The ones who have the drive, do get rich. Look at the unicorns per capita for Estonia. The education level for the poor is so much better than in US (see Pisa 2022). If any, the poor are forced and stay in poverty in US because of their education level.
Don't confuse not wanting to be uber rich with being held back. Europeans can invest in the markets/real estate just like anyone else. It's just not as important as it is here.
It actually seems more important to Eastern Europeans as we remember not being able to do so. But our kids are getting 'soft' as the need for extra things or money is not there. Experiences yes, but not things. They definitely travel more than people in US.
I'm from EE, but living here. I talk about money and the need to get rich more than my friends back at home. They need me to shut up and just enjoy the party.
They have access to American stock market and their own markets. They have the 20 euros a day to throw into it to retire early. They'd rather enjoy it, because they already live as if they are semi-retired.
Europeans don't consume "10k of crap a year" because they can't afford to. It's that simple, they're not more altruistic.
There's plenty of homeless people. Not sure why you're implying this. Most if not all are people with clear substance or mental problems. Which is also true for homeless people in the US too... look around DC, these aren't people temporarily down on their luck. We also have plenty of Section 8 subsidized housing. We can make this a battle of stats, but I find it weird people are trying to place Europeans on some kind of higher moral plane, which makes no sense to anyone who's actually lived in Europe and knows 1) they're just as materialistic, 2) they make less money, 3) they have plenty of issues of their own, 4) each country is different so what works in Austria doesn't mean it's the case in the UK (which has massive housing shortages and affordability issues, for example, far outstripping the US).

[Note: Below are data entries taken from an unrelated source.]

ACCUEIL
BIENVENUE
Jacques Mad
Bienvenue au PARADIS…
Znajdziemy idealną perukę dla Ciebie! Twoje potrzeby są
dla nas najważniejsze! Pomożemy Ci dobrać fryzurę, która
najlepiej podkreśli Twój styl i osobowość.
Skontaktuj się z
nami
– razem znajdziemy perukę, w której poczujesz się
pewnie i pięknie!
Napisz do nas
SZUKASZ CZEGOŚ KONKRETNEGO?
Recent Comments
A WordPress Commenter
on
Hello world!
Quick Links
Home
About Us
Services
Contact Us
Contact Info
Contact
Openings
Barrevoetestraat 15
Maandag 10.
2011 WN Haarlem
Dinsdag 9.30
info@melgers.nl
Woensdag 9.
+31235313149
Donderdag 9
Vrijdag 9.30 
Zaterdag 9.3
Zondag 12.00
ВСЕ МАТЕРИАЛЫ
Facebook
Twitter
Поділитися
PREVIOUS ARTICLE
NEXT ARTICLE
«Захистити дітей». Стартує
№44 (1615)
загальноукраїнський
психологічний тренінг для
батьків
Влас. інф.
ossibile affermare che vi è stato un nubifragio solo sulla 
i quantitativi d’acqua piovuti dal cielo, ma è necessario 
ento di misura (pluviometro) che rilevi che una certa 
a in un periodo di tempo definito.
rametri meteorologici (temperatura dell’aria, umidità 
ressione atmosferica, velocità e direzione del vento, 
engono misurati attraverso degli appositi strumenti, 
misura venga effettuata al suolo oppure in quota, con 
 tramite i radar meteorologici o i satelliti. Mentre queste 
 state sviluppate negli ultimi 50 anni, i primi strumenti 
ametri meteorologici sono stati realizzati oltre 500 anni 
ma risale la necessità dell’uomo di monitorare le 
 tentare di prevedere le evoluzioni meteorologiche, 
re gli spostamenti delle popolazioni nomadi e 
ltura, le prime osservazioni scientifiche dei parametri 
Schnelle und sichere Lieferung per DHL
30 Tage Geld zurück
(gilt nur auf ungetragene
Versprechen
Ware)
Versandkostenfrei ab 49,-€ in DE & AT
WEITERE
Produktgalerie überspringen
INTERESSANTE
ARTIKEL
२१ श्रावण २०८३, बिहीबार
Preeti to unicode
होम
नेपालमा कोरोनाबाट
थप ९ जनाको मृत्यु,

This really isn’t true. A good friend is a principal at a PE group in Germany that owns consumer products companies. He makes millions.
He commented to me that it’s very odd analyzing acquisitions in the US because the average person buys two or three of something when the average European will own only one no matter their income. His company specializes in high end consumer products, so it’s not looking at super mass market.
As an example, at one point they owned (maybe still do) one of the high end European stroller companies. The average European that can afford it, owns one of these (including himself…and absent having twins), while the average for an American was like 2.5. Again, they account for number of kids, twins etc…this is just Americans having a different consumer view on items.
This guys could afford to buy as much crap as he wants, but he says it’s a huge cultural difference in consumerism. He only owns one car even though he could own 10 if he wanted…but he lives in Frankfurt and has no need for more than one.
Anonymous wrote:Anonymous wrote:Anonymous wrote:Anonymous wrote:You obviously feel strongly about what you wrote. Your comment is practically hysterical. Despite your claims, American women are having more babies than Europeans. It’s not a tiny wealthy minority.
My guess is you live in a blue urban liberal bubble and don’t get out there often. Your beliefs are shaped by wealthy liberals and the poor minorities living around you.
I'm not PP, but are you disputing that the U.S. has the highest infant mortality rate in the developed world?
I think if you remove one minority group with terrible health, high obesity rates, low education and high out of wedlock births then the situation in America looks very different.
It’s tragic but simply doesn’t apply to your average white woman who graduated college and got married before having kids.
It actually does. A friend of mine from college (Ivy, natch) died in childbirth at 32. Don’t think it can’t happen to people like you.